Grand Slam singles results
- Wimbledon: QF (1958)
- US Open: 3R (1965)

Doubles

Grand Slam doubles results
- Wimbledon: QF (1966)

Mixed doubles

Grand Slam mixed doubles results
- Wimbledon: QF (1957)

= Mimi Arnold =

American tennis player

Mimi Arnold, also known by her married name Mary Arnold-Wheeler, (born February 27, 1939) is an American former tennis player who was active in the late 1950s and the 1960s.

==Personal life==
Arnold was born in Hollywood, California, the daughter of tennis player Ethel Burkhardt Arnold who played for the United States in the Wightman Cup. Her mother taught her tennis at age 9. She attended Sequoia High School in Redwood City.

==Career==
At age 11 she won the junior U.S. Hardcourt Championships singles title. She became junior singles champion at the 1957 Wimbledon Championships after beating Rosie Reyes in the final.

Between 1957 and 1968 Arnold competed in five Wimbledon Championships. Her best singles result was reaching the quarterfinal in 1958 where she was lost to sixth-seeded Zsuzsa Körmöczy in three sets. In doubles she reached the quarterfinals in 1966, partnering compatriots Jane Albert. At the U.S. National Championships her best singles result was reaching the third round in 1965 where she was beaten by fifth-seeded and eventual finalist Billie Jean Moffitt.

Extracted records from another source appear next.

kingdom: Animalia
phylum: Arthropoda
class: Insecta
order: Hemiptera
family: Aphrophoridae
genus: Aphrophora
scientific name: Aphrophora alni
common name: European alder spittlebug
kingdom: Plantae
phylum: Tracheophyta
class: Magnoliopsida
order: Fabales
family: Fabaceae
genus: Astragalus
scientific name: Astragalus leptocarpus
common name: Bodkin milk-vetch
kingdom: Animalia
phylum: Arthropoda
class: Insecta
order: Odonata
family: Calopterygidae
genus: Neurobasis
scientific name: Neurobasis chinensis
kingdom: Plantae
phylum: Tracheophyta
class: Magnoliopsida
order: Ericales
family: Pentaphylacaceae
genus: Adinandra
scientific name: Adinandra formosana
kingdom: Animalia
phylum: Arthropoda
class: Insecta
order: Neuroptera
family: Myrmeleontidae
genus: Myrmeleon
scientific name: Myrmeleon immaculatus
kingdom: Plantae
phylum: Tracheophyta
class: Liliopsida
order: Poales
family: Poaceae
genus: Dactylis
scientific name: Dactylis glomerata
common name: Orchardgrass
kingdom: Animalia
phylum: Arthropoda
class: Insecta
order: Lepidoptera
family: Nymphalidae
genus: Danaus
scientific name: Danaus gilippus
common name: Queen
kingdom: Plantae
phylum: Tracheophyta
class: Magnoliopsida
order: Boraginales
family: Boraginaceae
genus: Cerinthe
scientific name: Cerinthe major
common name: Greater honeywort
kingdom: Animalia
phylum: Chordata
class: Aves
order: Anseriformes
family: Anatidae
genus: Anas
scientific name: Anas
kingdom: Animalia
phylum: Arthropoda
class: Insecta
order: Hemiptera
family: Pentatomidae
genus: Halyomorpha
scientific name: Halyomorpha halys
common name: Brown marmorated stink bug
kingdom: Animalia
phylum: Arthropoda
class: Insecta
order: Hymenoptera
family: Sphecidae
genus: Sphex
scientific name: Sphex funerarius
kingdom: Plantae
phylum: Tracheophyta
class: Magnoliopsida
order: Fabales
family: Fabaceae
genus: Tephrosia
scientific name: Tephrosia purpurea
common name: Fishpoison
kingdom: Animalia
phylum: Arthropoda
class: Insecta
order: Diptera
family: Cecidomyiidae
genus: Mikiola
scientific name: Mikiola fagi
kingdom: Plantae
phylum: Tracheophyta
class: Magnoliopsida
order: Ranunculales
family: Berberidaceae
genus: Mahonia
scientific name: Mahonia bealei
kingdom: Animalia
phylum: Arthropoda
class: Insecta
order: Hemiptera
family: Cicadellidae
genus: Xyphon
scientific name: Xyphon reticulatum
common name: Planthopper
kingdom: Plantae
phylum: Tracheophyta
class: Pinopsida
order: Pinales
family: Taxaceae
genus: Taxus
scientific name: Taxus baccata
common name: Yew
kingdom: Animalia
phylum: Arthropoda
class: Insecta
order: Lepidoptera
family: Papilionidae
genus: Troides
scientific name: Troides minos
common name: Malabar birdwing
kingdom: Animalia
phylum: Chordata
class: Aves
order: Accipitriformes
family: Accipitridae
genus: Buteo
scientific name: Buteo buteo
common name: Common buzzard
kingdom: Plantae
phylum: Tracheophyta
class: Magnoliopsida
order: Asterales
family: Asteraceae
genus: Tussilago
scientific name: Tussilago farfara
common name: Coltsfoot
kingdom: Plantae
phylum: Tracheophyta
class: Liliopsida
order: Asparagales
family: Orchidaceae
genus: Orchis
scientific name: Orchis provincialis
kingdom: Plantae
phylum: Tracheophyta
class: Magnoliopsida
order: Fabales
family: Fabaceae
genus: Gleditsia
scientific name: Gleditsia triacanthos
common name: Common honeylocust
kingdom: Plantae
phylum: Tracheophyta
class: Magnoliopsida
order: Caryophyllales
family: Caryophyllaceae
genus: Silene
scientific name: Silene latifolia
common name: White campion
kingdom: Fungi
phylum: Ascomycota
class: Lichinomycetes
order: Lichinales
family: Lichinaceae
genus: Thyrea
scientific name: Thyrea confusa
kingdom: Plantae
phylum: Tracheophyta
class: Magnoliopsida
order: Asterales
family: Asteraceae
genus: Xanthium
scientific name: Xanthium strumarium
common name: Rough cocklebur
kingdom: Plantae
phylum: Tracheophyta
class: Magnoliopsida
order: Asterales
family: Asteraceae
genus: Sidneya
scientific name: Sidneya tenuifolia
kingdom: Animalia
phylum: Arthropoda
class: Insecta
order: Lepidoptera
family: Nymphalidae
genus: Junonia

Like her mother she was selected for the U.S. team in the Wightman Cup, an annual team tennis competition for women contested between the United States and Great Britain. In the 1958 Wightman Cup she played one singles match, against Ann Haydon, which she lost in three sets.

Arnold was inducted into the San Mateo County Sports Hall of Fame in 2007.